Sequencing the gut microbiome of the mice, the researchers found that Bifidobacterium species were linked to the anti-tumor immune response and that adding a cocktail of these microbes to the Taconic Biosciences mice with melanoma resulted in the same benefit as the fecal transplant. The team also found that the dendritic cells isolated from either the JAX mice or Bifidobacterium-treated Taconic Biosciences mice are able to better stimulate tumor-specific T cells in vitro.
“These effects of the gut microbiome on the anti-tumor immune response were stronger than we had anticipated,” said Gajewski.

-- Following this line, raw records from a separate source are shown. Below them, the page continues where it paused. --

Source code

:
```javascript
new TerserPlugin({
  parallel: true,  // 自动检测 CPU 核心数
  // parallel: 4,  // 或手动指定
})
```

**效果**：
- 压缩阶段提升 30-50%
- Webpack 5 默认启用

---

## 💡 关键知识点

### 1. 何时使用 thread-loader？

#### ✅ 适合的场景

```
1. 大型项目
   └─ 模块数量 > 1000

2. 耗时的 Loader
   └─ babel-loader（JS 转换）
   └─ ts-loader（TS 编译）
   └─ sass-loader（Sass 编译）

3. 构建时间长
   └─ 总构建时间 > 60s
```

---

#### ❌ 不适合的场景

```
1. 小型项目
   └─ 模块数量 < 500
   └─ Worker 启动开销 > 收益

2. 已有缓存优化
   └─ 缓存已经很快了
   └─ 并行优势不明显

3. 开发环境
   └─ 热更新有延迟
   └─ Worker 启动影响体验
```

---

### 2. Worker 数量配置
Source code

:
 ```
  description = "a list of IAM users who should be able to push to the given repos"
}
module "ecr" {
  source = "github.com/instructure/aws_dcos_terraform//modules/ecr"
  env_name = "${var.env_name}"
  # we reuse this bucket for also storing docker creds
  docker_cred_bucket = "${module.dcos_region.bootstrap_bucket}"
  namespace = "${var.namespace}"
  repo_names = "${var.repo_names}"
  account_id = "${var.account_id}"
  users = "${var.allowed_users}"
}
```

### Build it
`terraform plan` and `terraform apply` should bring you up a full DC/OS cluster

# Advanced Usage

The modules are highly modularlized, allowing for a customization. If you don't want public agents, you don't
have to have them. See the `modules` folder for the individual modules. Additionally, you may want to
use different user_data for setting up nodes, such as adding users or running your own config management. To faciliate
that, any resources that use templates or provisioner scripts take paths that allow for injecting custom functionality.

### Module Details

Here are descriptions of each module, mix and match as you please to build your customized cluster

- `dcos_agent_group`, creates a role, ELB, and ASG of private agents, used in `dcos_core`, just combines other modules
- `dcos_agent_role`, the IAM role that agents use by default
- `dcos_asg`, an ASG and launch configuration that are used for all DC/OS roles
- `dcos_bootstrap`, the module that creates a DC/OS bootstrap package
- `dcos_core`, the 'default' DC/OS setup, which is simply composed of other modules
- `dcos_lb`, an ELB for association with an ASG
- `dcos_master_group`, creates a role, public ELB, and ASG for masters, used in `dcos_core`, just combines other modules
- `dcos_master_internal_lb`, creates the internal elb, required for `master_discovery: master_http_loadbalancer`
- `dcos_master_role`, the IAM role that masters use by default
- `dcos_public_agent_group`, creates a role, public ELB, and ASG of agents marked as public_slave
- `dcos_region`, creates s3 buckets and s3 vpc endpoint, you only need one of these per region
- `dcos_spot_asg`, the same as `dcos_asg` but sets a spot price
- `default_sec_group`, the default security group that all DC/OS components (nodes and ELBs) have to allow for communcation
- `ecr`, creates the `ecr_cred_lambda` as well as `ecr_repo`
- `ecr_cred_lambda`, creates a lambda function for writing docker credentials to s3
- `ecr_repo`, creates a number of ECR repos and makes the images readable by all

In the second study, led by immunologist Laurence Zitvogel of INSERM in France, researchers found that the effect of treating mice harboring sarcomas, melanoma, or colorectal tumors with another immunotherapy antibody, against CTLA-4, depended on the presence of Bacteroides species; germ-free or antibiotics-treated mice did not enjoy tumor control as a result of the therapy. Adding Bacteroides species to the germ-free and antibiotics treated mice restored the immunotherapy’s anti-tumor benefit. Interestingly, adding murine memory T cells targeting the gut microbes to the mice had the same effect, suggesting that it is the immune system’s response to commensal microbes that readies it to fight tumors.
Analyzing gut microbiome of 25 metastatic melanoma patients, the INSERM researchers also found that some patients had Bacterioides as part of their gut microbiomes and that a fecal transplant from these patients into germ free mice also restored the anti-CTLA-4 therapy’s anti-tumor effects.

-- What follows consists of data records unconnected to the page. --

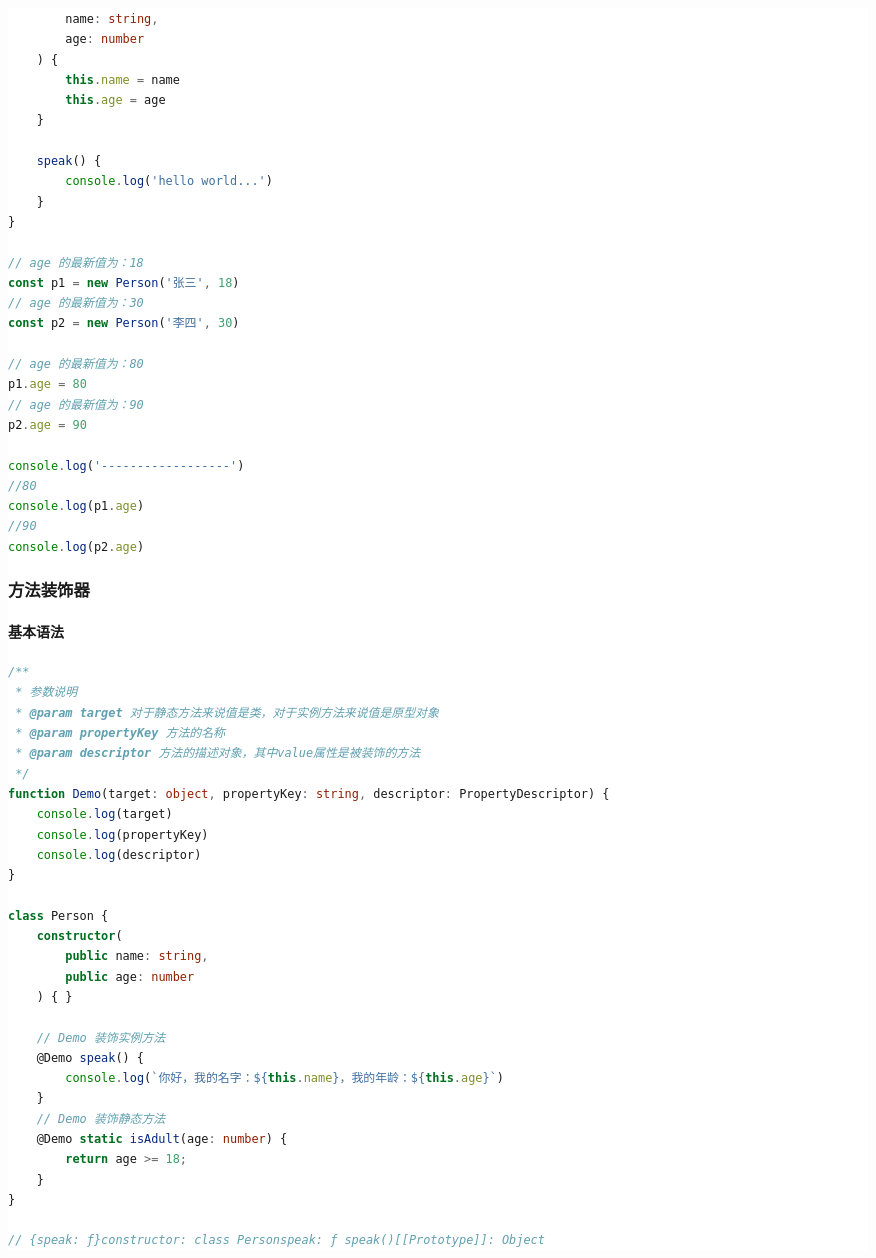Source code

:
 ```typescript
        name: string,
        age: number
    ) {
        this.name = name
        this.age = age
    }

    speak() {
        console.log('hello world...')
    }
}

// age 的最新值为：18
const p1 = new Person('张三', 18)
// age 的最新值为：30
const p2 = new Person('李四', 30)

// age 的最新值为：80
p1.age = 80
// age 的最新值为：90
p2.age = 90

console.log('------------------')
//80
console.log(p1.age) 
//90
console.log(p2.age) 
```

### 方法装饰器

#### 基本语法

```typescript
/**
 * 参数说明
 * @param target 对于静态方法来说值是类，对于实例方法来说值是原型对象
 * @param propertyKey 方法的名称
 * @param descriptor 方法的描述对象，其中value属性是被装饰的方法
 */
function Demo(target: object, propertyKey: string, descriptor: PropertyDescriptor) {
    console.log(target)
    console.log(propertyKey)
    console.log(descriptor)
}

class Person {
    constructor(
        public name: string,
        public age: number
    ) { }

    // Demo 装饰实例方法
    @Demo speak() {
        console.log(`你好，我的名字：${this.name}，我的年龄：${this.age}`)
    }
    // Demo 装饰静态方法
    @Demo static isAdult(age: number) {
        return age >= 18;
    }
}

// {speak: ƒ}constructor: class Personspeak: ƒ speak()[[Prototype]]: Object
```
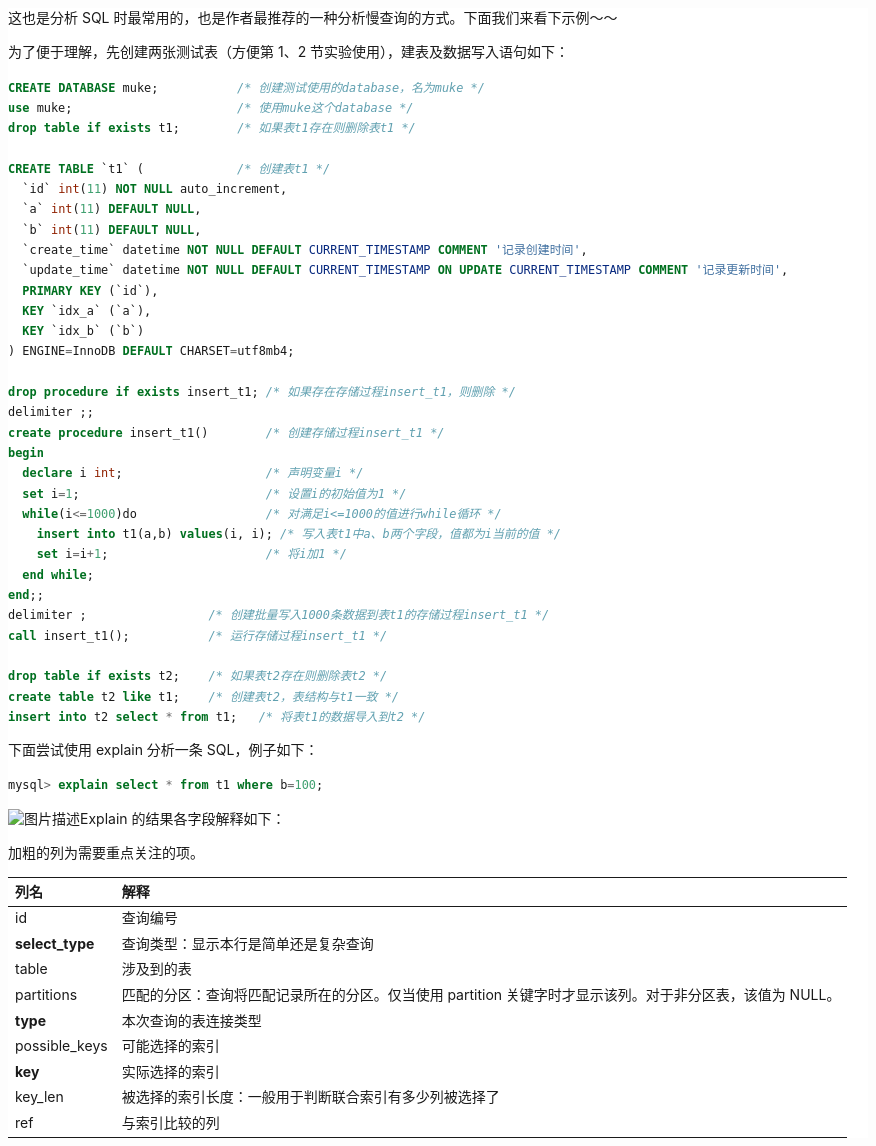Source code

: 这也是分析 SQL 时最常用的，也是作者最推荐的一种分析慢查询的方式。下面我们来看下示例～～

为了便于理解，先创建两张测试表（方便第 1、2 节实验使用），建表及数据写入语句如下：

```sql
CREATE DATABASE muke;           /* 创建测试使用的database，名为muke */
use muke;                       /* 使用muke这个database */
drop table if exists t1;        /* 如果表t1存在则删除表t1 */

CREATE TABLE `t1` (             /* 创建表t1 */
  `id` int(11) NOT NULL auto_increment,
  `a` int(11) DEFAULT NULL,
  `b` int(11) DEFAULT NULL,
  `create_time` datetime NOT NULL DEFAULT CURRENT_TIMESTAMP COMMENT '记录创建时间',
  `update_time` datetime NOT NULL DEFAULT CURRENT_TIMESTAMP ON UPDATE CURRENT_TIMESTAMP COMMENT '记录更新时间',
  PRIMARY KEY (`id`),
  KEY `idx_a` (`a`),
  KEY `idx_b` (`b`)
) ENGINE=InnoDB DEFAULT CHARSET=utf8mb4;	

drop procedure if exists insert_t1; /* 如果存在存储过程insert_t1，则删除 */
delimiter ;;
create procedure insert_t1()        /* 创建存储过程insert_t1 */
begin
  declare i int;                    /* 声明变量i */
  set i=1;                          /* 设置i的初始值为1 */
  while(i<=1000)do                  /* 对满足i<=1000的值进行while循环 */
    insert into t1(a,b) values(i, i); /* 写入表t1中a、b两个字段，值都为i当前的值 */
    set i=i+1;                      /* 将i加1 */
  end while;
end;;
delimiter ;                 /* 创建批量写入1000条数据到表t1的存储过程insert_t1 */
call insert_t1();           /* 运行存储过程insert_t1 */

drop table if exists t2;    /* 如果表t2存在则删除表t2 */
create table t2 like t1;    /* 创建表t2，表结构与t1一致 */
insert into t2 select * from t1;   /* 将表t1的数据导入到t2 */
```

下面尝试使用 explain 分析一条 SQL，例子如下：

```sql
mysql> explain select * from t1 where b=100;
```

![图片描述](images/5d3aa6eb00011e2511760160.png)Explain 的结果各字段解释如下：

加粗的列为需要重点关注的项。

| 列名            | 解释                                                         |
| :-------------- | :----------------------------------------------------------- |
| id              | 查询编号                                                     |
| **select_type** | 查询类型：显示本行是简单还是复杂查询                         |
| table           | 涉及到的表                                                   |
| partitions      | 匹配的分区：查询将匹配记录所在的分区。仅当使用 partition 关键字时才显示该列。对于非分区表，该值为 NULL。 |
| **type**        | 本次查询的表连接类型                                         |
| possible_keys   | 可能选择的索引                                               |
| **key**         | 实际选择的索引                                               |
| key_len         | 被选择的索引长度：一般用于判断联合索引有多少列被选择了       |
| ref             | 与索引比较的列                                               |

“What was quite exciting for us is that using microbes may be a way to improve the efficacy of immunotherapies without increasing their toxic side effects,” said study author Mathias Chamaillard, an immunologist at the Center of Infection and Immunity at the University of Lille in France. Both groups of researchers are now sorting out the details of how the gut microbes stimulate the immune system to act against tumors.

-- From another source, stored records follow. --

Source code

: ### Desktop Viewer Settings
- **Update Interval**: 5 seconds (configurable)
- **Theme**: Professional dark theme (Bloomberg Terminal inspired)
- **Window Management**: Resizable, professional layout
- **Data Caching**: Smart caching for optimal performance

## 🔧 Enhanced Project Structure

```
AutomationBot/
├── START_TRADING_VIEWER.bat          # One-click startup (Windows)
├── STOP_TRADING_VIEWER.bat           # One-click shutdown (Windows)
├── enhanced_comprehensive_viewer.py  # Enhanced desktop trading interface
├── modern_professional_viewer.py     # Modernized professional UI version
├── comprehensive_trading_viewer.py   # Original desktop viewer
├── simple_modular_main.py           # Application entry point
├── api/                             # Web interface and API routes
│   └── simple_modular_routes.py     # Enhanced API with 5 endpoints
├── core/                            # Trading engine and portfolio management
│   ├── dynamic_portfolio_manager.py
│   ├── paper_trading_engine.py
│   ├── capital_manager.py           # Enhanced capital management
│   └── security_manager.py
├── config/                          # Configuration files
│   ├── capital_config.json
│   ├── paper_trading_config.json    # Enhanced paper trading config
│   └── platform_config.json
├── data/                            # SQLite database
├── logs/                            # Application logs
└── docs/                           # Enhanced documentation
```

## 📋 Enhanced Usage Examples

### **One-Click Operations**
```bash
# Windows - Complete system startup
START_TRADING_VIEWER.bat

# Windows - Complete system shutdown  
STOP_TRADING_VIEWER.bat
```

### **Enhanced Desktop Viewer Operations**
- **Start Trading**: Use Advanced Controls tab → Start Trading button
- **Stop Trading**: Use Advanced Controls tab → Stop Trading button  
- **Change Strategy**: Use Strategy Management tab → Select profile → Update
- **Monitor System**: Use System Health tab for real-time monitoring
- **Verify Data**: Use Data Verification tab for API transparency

Of course, whether the gut microbial species identified in these mouse studies will have the same effect in people is not clear. “The impact of the gut microbiota is probably different depending on the context,” said Gajewski. “We’re starting to understand that that one type of bacteria is not going to cure everything.”
M. Vétizou et al., “Anticancer immunotherapy by CTLA-4 blockade relies on the gut microbiota,” Science, doi:10.1126/aad1329, 2015.
A. Sivan et al., “Commensal Bifidobacterium promotes antitumor immunity and facilitates anti–PD-L1 efficacy,” Science, doi:0.1126/science.aac4255, 2015.
Correction (November 6): This story has been updated from its original version to correctly name the origin of some of the study animals as Taconic Biosciences, not Taconic Farms. The Scientist regrets the error.